- DATASET:
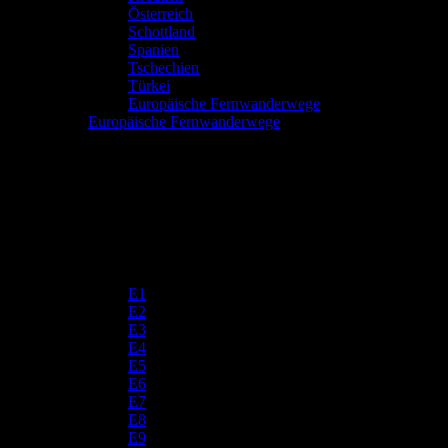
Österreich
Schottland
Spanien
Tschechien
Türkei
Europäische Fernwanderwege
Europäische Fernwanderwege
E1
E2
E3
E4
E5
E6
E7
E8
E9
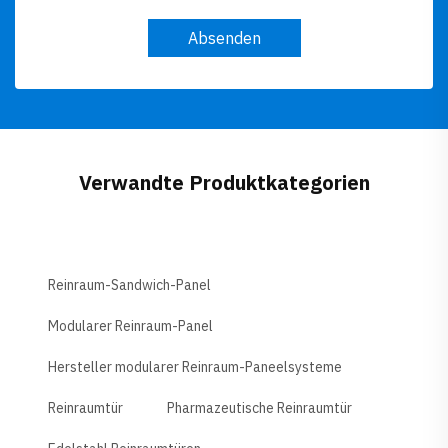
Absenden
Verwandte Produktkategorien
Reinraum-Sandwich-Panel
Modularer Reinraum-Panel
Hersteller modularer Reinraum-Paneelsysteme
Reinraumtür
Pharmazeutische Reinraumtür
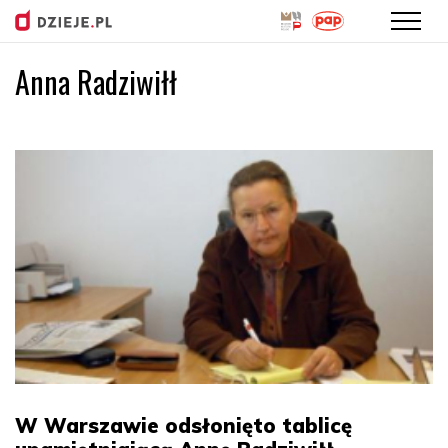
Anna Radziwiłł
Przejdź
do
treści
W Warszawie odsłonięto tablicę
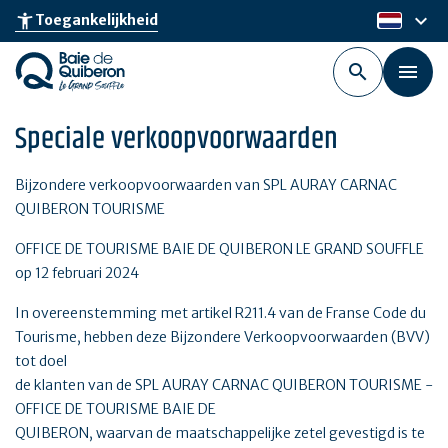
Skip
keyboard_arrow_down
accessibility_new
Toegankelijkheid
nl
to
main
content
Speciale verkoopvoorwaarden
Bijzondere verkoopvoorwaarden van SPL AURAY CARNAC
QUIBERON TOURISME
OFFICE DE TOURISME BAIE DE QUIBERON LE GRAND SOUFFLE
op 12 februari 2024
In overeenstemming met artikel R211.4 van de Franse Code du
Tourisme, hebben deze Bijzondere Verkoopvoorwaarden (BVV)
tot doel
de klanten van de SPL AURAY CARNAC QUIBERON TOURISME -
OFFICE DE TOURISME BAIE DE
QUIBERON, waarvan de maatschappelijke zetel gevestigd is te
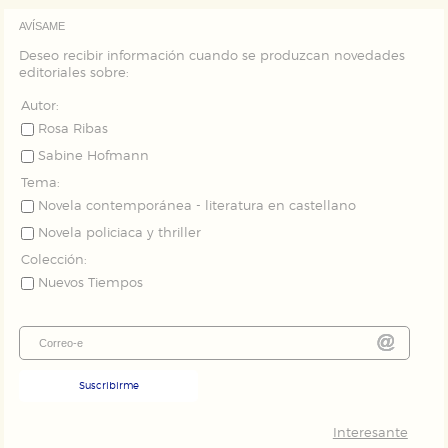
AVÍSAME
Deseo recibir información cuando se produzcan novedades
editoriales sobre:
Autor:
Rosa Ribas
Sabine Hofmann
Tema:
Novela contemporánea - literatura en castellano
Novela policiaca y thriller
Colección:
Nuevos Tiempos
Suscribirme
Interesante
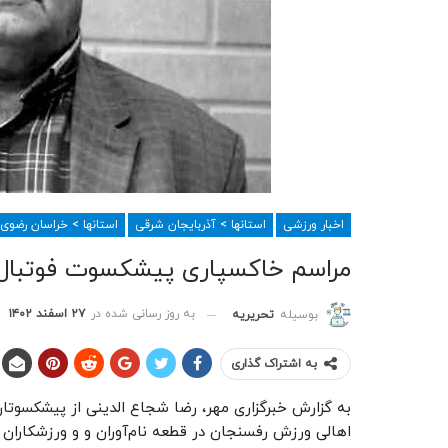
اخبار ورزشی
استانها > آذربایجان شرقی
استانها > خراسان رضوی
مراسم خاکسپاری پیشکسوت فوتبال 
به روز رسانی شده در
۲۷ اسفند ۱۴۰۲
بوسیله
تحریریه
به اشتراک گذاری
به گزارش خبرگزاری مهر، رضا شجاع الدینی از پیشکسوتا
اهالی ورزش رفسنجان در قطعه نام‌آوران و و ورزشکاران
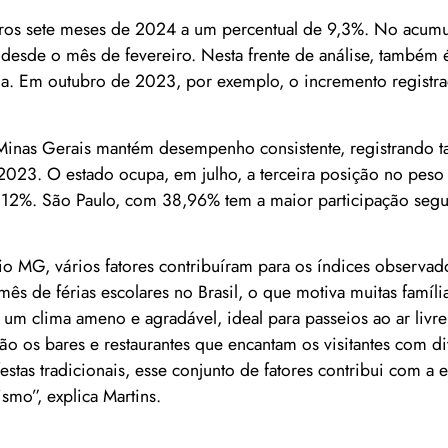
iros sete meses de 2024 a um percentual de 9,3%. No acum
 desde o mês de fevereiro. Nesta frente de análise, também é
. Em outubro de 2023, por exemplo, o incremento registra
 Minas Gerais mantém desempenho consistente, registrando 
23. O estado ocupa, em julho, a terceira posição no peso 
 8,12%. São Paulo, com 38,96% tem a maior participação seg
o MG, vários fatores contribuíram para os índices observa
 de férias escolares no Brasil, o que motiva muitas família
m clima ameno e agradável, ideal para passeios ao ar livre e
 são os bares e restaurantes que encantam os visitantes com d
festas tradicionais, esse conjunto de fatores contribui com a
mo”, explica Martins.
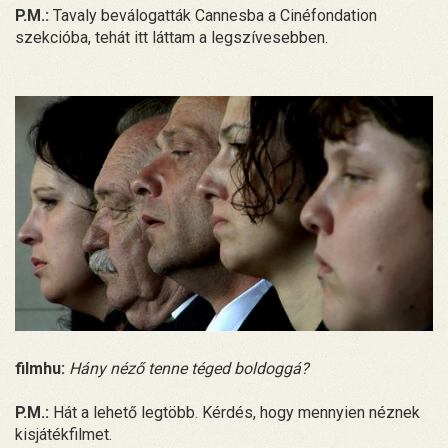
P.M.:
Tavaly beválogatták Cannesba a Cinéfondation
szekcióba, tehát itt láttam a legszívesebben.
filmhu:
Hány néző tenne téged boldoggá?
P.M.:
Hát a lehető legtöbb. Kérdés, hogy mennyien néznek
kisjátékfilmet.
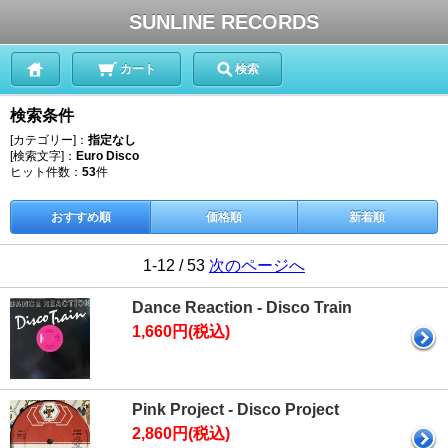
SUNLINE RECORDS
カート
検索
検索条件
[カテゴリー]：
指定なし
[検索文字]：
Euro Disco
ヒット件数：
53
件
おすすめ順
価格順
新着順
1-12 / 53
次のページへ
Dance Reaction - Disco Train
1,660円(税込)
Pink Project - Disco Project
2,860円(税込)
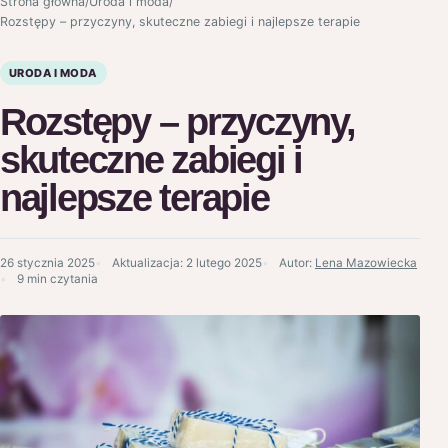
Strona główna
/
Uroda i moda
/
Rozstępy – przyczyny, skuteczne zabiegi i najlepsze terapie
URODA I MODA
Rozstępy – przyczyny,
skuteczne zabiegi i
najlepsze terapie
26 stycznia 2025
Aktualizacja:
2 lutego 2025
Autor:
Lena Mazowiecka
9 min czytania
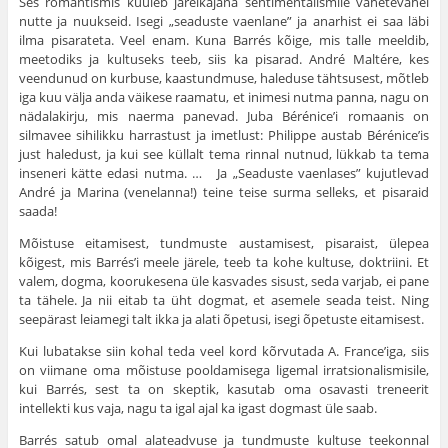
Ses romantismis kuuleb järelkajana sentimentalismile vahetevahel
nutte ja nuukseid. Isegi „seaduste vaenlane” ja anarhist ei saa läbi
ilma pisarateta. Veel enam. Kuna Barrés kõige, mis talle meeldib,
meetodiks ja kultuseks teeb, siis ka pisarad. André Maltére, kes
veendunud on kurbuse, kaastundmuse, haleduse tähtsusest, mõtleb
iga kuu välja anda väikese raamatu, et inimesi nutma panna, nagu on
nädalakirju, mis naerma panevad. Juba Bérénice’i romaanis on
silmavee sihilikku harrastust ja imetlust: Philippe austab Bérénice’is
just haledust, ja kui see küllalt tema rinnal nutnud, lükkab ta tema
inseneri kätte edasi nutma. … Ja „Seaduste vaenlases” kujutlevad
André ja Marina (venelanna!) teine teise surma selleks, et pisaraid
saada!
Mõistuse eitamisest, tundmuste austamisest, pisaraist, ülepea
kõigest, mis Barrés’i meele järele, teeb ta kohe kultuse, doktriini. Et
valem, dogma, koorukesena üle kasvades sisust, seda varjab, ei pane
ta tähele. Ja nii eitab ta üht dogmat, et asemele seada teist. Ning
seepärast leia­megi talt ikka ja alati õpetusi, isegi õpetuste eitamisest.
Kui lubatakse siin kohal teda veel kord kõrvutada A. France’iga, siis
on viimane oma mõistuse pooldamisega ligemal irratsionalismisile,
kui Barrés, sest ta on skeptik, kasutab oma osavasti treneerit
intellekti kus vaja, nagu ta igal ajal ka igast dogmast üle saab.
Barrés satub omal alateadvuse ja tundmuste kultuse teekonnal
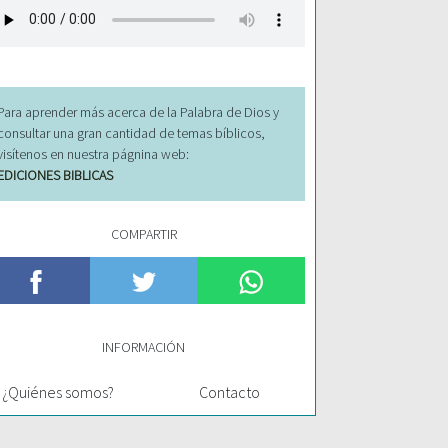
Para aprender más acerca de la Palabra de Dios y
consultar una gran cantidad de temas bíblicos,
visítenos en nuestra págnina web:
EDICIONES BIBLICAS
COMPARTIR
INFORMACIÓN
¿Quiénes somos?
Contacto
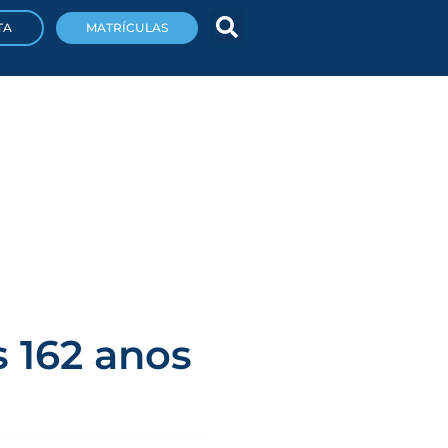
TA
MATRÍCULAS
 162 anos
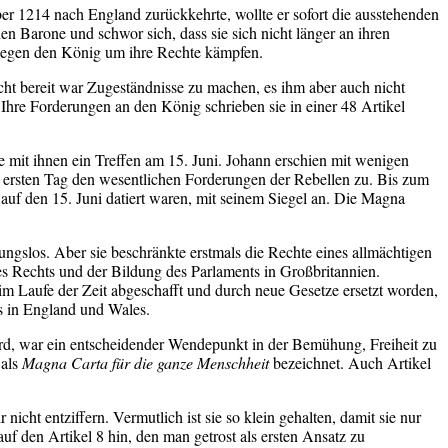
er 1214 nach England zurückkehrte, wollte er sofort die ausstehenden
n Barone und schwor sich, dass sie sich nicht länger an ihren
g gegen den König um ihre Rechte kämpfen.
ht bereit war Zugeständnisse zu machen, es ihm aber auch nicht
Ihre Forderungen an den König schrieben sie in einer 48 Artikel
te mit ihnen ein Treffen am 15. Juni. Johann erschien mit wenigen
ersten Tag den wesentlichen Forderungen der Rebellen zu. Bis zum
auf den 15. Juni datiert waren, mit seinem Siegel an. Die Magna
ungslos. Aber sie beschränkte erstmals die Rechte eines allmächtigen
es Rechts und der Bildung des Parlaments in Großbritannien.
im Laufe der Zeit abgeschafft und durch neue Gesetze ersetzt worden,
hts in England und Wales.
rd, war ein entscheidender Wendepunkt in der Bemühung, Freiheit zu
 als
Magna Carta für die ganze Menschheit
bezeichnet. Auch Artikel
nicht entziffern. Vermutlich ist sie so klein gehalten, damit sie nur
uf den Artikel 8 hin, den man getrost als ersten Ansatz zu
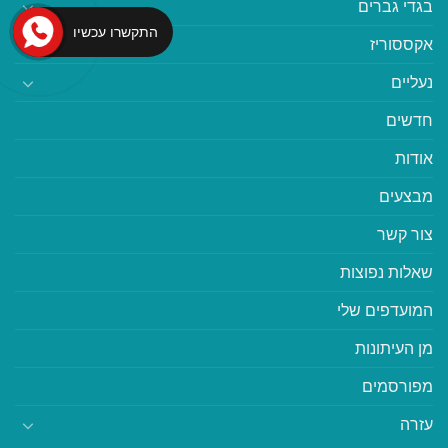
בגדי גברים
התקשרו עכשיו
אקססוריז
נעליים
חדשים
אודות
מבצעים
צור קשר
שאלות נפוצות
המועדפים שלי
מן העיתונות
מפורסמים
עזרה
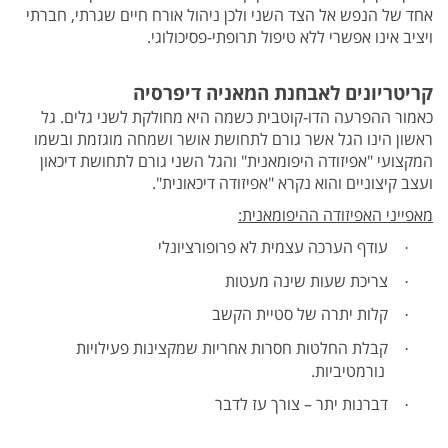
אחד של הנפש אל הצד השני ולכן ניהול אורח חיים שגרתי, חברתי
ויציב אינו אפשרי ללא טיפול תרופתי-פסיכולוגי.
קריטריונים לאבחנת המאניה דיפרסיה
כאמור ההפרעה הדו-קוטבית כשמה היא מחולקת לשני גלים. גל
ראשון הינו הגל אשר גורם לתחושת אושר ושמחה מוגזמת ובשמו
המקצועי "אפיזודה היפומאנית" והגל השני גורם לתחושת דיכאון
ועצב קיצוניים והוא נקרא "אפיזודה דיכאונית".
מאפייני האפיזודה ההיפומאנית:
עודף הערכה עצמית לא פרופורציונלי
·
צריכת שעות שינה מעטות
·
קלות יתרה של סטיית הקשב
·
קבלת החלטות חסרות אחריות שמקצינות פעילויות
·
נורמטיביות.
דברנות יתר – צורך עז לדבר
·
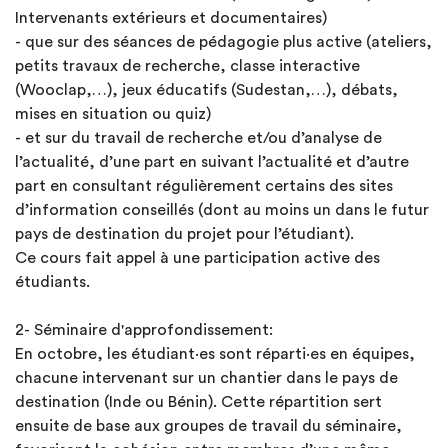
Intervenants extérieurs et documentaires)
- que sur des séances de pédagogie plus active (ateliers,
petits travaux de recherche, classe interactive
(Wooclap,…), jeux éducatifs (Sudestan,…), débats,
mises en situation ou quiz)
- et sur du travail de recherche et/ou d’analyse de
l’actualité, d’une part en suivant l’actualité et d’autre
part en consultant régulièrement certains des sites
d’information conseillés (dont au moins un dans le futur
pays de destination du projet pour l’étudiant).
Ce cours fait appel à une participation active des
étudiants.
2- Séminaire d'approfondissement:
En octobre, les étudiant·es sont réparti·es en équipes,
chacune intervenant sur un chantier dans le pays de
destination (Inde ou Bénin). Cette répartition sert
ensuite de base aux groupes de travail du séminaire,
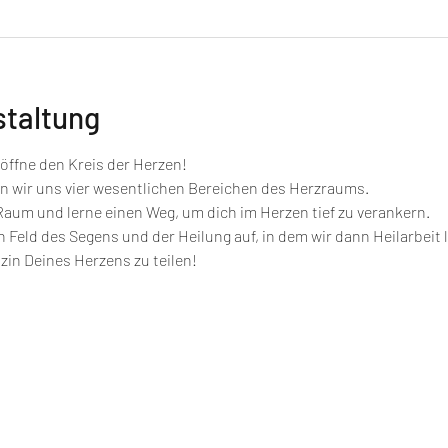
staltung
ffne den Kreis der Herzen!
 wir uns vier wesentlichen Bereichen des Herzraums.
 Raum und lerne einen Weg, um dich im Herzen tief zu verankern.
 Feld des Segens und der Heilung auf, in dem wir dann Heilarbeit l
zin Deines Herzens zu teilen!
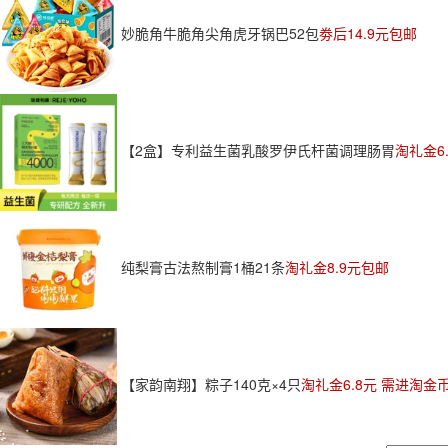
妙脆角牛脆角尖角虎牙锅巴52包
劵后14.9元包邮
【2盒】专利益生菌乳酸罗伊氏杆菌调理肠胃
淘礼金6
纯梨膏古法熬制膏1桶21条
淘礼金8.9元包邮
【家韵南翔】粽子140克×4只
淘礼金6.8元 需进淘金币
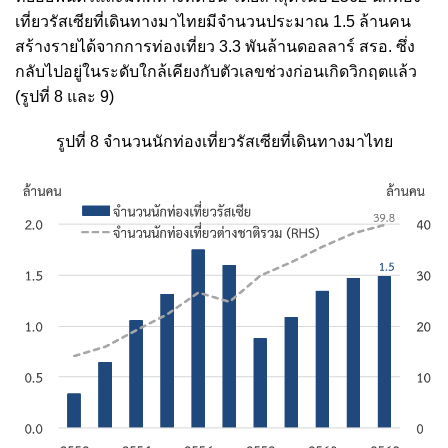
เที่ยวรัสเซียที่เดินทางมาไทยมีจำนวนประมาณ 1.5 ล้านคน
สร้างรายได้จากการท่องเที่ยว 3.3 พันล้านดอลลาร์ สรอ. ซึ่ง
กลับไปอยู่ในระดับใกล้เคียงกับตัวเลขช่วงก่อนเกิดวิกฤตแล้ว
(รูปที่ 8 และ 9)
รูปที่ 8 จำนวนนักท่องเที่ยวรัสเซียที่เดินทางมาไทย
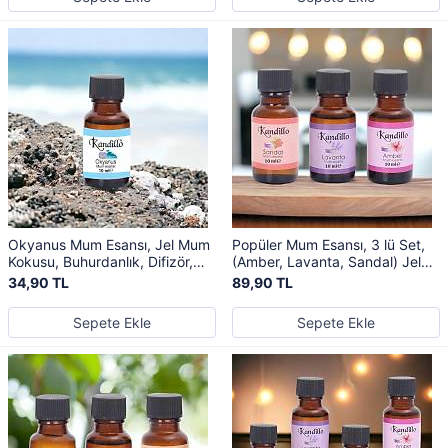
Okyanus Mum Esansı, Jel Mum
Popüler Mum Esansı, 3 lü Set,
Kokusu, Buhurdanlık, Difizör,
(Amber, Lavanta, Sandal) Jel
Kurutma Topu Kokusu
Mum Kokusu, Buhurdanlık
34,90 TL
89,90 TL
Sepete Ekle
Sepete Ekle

- INSTRUCTIONS FOR THE TASK: Find each line in the records above that contains "ersten", and copy it.

- TASK OUTPUT:
ersten Tag den wesentlichen Forderungen der Rebellen zu. Bis zum
uf den Artikel 8 hin, den man getrost als ersten Ansatz zu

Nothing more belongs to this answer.